The vehicle-borne transponder 22 is pictorially illustrated in FIg. 4 The numerals indicating the number of tools remaining are displayed through window 72. In a preferred embodiment of this invention the tolls are prepaid and inserted into the memory device by means of a circular key 73, cooperating with a lock 74 on the transponder box. Keys may conveniently be placed in the hands of cashiers at convenient spots, where a number of tolls are inserted in the transponder memory wheel upon payment of the required fee.

Referring to FIG. 5, the circular key 73 is inserted into lock 74. The inner shaft 75 of key 73 is rotated and winds memory wheel 63. Inner shaft 75 is illustrated in the extended position in FIG. 5A. As will be apparent, circular keys will fit only if the lock is tumblered to match the key. Lock 74 on its inner side has mounted thereupon pins 76 and 77. Rotation of lock 74 forces pin 76 against a spring loaded leaf 81. Leaf 81 is normally locked in blocking position by means of pins 76 and 77. However rotation of lock 74 rotates pins 76 and 77, effectively removing pin 77 and allowing pin 76 to rotate leaf 81 from its position blocking aperture 82 of lock 74. Inner shaft 75 is thus enabled to penetrate aperture 82 and rotate memory wheel 63.
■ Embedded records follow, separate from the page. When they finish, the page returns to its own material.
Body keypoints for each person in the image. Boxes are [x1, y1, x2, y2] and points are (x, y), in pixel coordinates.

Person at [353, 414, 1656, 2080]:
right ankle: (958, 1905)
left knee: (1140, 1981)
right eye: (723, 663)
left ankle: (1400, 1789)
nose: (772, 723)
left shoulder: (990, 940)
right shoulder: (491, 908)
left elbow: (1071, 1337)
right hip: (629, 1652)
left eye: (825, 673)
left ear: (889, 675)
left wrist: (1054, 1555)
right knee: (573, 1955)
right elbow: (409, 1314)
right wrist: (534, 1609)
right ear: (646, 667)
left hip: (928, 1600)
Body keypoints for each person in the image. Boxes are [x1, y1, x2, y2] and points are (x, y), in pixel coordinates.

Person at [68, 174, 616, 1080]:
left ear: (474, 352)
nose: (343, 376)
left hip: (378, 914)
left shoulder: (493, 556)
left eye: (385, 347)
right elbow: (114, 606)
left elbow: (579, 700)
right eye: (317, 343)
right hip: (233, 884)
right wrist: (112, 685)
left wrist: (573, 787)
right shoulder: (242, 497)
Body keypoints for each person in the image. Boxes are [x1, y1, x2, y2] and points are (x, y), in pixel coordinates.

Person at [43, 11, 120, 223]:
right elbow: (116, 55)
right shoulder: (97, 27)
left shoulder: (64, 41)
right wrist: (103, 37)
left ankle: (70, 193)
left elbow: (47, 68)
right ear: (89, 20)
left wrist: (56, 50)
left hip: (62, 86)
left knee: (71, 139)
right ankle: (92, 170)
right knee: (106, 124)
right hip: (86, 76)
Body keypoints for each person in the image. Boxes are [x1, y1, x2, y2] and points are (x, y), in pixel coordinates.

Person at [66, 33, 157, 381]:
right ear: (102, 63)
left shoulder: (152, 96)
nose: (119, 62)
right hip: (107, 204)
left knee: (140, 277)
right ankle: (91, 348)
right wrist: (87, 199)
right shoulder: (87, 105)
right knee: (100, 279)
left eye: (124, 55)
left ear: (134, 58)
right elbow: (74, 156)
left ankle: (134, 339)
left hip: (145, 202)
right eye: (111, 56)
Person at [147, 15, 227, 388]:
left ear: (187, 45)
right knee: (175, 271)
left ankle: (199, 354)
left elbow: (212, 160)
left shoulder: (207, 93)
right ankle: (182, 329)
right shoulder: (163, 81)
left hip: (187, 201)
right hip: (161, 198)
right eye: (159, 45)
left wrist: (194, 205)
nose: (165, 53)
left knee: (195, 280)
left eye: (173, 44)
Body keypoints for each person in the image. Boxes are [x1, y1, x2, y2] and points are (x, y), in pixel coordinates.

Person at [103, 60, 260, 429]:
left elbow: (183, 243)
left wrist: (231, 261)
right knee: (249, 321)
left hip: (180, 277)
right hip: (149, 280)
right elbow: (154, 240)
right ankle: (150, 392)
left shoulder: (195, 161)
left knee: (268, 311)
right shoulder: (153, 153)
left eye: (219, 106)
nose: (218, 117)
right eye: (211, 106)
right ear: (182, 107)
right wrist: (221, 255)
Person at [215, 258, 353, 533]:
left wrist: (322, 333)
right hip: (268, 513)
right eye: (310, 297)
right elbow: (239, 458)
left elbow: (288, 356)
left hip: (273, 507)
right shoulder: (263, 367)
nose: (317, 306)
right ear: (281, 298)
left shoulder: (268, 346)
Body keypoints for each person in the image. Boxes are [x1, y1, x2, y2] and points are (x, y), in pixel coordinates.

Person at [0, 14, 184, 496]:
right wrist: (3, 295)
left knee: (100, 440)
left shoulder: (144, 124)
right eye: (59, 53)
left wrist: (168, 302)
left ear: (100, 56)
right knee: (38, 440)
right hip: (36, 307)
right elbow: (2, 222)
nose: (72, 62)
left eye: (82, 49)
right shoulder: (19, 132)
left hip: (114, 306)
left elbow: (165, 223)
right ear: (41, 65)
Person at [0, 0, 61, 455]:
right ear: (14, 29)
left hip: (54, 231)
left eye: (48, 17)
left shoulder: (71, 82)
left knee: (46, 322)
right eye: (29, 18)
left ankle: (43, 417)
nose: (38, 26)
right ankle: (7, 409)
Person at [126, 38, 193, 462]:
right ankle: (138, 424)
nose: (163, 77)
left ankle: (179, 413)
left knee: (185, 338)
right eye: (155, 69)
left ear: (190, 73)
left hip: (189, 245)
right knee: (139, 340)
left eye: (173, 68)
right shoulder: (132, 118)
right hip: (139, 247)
The structure of key 73 is further illustrated in FIGS. 6 and 7. Inner shaft 75 is spring loaded and is fabricated in two sections, 83 and 84. The adjacent ends of shafts 83 and 84 have gear teeth cut around the circumference thereof. The external end of shaft 84 has a knob 85 secured thereto. A conventional mechanical revolution counter 86 is mounted within case 87 preferably concentric with shaft 75. To insert a predetermined number of tolls into the memory wheel of transponder 22 the outer shaft is inserted into the lock and rotated, removing leaf 81 from blocking position, as disclosed hereinabove in connection with FIG. 5. Knob 85 is then pushed to enable engagement of inner shaft 75 with the memory wheel. As inner shaft 75 moves to the right, the gear teeth on the two sections, 83 and 84, of inner shaft 75 are brought into engaging position adjacent gear 91. Unlock button 92 is depressed, engaging gear 91 with the gear teeth of the adjacent ends of shaft sections 83 and 84. Shaft sections 83 and 84 are thereby effectively locked together, rotating as a solid shaft. Knob 85 is rotated by the operator to insert the required number of tolls into transponder 22. The counter 86 is rotated by a counter gear 93, permanently engaged with gear 91. Thus, rotation of knob 85 rotates gear 91, which in turn rotates shaft section 83 and simultaneously engages counter gear 93, enabling counter 86 to record the number of tolls that are inserted into the transponder.

It is to be clearly understood that the embodiment of the present invention disclosed hereinabove is for the purpose of illustration only, and that this invention includes all modifications and improvements falling within the scope and spirit of the appended claims.